Update the records below by replacing "MANGO LEMONADE" with "PEACH ICED TEA" everywhere it appears, and change nothing else.

====================

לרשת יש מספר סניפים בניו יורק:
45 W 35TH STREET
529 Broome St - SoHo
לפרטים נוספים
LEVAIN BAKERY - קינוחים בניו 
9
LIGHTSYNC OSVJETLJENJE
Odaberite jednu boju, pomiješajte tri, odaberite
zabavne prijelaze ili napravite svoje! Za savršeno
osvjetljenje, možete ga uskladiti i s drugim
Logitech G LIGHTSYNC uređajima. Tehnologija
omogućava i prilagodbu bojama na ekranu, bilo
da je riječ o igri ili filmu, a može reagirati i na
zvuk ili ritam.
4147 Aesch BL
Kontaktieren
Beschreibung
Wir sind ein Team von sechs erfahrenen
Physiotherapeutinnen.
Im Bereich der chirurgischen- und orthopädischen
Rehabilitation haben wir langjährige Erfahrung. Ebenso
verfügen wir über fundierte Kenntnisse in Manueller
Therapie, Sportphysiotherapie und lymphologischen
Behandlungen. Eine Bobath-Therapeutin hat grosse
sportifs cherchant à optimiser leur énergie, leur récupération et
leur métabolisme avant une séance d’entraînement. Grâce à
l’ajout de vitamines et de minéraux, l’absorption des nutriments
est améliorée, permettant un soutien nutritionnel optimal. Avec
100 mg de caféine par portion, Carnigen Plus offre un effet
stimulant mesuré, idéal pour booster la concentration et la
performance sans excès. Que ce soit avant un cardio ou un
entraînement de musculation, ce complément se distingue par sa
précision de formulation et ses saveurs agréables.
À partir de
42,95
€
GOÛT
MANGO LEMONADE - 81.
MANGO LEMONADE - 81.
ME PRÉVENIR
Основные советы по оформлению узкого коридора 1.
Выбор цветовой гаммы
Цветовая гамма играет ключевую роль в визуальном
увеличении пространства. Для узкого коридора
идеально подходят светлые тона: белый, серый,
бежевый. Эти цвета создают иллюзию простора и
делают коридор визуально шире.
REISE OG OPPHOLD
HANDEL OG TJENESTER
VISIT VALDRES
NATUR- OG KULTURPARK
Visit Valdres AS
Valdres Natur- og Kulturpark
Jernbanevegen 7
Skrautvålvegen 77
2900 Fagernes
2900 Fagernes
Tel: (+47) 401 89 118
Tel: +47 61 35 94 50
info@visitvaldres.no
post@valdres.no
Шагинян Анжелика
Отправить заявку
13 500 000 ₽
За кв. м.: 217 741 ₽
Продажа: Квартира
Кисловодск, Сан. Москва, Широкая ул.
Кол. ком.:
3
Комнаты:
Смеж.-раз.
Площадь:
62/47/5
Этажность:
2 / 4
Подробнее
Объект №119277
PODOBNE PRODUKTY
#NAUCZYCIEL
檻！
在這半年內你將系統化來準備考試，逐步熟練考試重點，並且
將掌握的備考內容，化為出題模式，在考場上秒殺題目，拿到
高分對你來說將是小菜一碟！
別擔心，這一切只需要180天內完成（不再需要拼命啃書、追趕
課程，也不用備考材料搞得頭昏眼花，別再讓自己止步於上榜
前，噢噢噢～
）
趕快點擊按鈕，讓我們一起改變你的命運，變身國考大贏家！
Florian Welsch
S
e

====================

*Response to the task*
לרשת יש מספר סניפים בניו יורק:
45 W 35TH STREET
529 Broome St - SoHo
לפרטים נוספים
LEVAIN BAKERY - קינוחים בניו 
9
LIGHTSYNC OSVJETLJENJE
Odaberite jednu boju, pomiješajte tri, odaberite
zabavne prijelaze ili napravite svoje! Za savršeno
osvjetljenje, možete ga uskladiti i s drugim
Logitech G LIGHTSYNC uređajima. Tehnologija
omogućava i prilagodbu bojama na ekranu, bilo
da je riječ o igri ili filmu, a može reagirati i na
zvuk ili ritam.
4147 Aesch BL
Kontaktieren
Beschreibung
Wir sind ein Team von sechs erfahrenen
Physiotherapeutinnen.
Im Bereich der chirurgischen- und orthopädischen
Rehabilitation haben wir langjährige Erfahrung. Ebenso
verfügen wir über fundierte Kenntnisse in Manueller
Therapie, Sportphysiotherapie und lymphologischen
Behandlungen. Eine Bobath-Therapeutin hat grosse
sportifs cherchant à optimiser leur énergie, leur récupération et
leur métabolisme avant une séance d’entraînement. Grâce à
l’ajout de vitamines et de minéraux, l’absorption des nutriments
est améliorée, permettant un soutien nutritionnel optimal. Avec
100 mg de caféine par portion, Carnigen Plus offre un effet
stimulant mesuré, idéal pour booster la concentration et la
performance sans excès. Que ce soit avant un cardio ou un
entraînement de musculation, ce complément se distingue par sa
précision de formulation et ses saveurs agréables.
À partir de
42,95
€
GOÛT
PEACH ICED TEA - 81.
PEACH ICED TEA - 81.
ME PRÉVENIR
Основные советы по оформлению узкого коридора 1.
Выбор цветовой гаммы
Цветовая гамма играет ключевую роль в визуальном
увеличении пространства. Для узкого коридора
идеально подходят светлые тона: белый, серый,
бежевый. Эти цвета создают иллюзию простора и
делают коридор визуально шире.
REISE OG OPPHOLD
HANDEL OG TJENESTER
VISIT VALDRES
NATUR- OG KULTURPARK
Visit Valdres AS
Valdres Natur- og Kulturpark
Jernbanevegen 7
Skrautvålvegen 77
2900 Fagernes
2900 Fagernes
Tel: (+47) 401 89 118
Tel: +47 61 35 94 50
info@visitvaldres.no
post@valdres.no
Шагинян Анжелика
Отправить заявку
13 500 000 ₽
За кв. м.: 217 741 ₽
Продажа: Квартира
Кисловодск, Сан. Москва, Широкая ул.
Кол. ком.:
3
Комнаты:
Смеж.-раз.
Площадь:
62/47/5
Этажность:
2 / 4
Подробнее
Объект №119277
PODOBNE PRODUKTY
#NAUCZYCIEL
檻！
在這半年內你將系統化來準備考試，逐步熟練考試重點，並且
將掌握的備考內容，化為出題模式，在考場上秒殺題目，拿到
高分對你來說將是小菜一碟！
別擔心，這一切只需要180天內完成（不再需要拼命啃書、追趕
課程，也不用備考材料搞得頭昏眼花，別再讓自己止步於上榜
前，噢噢噢～
）
趕快點擊按鈕，讓我們一起改變你的命運，變身國考大贏家！
Florian Welsch
S
e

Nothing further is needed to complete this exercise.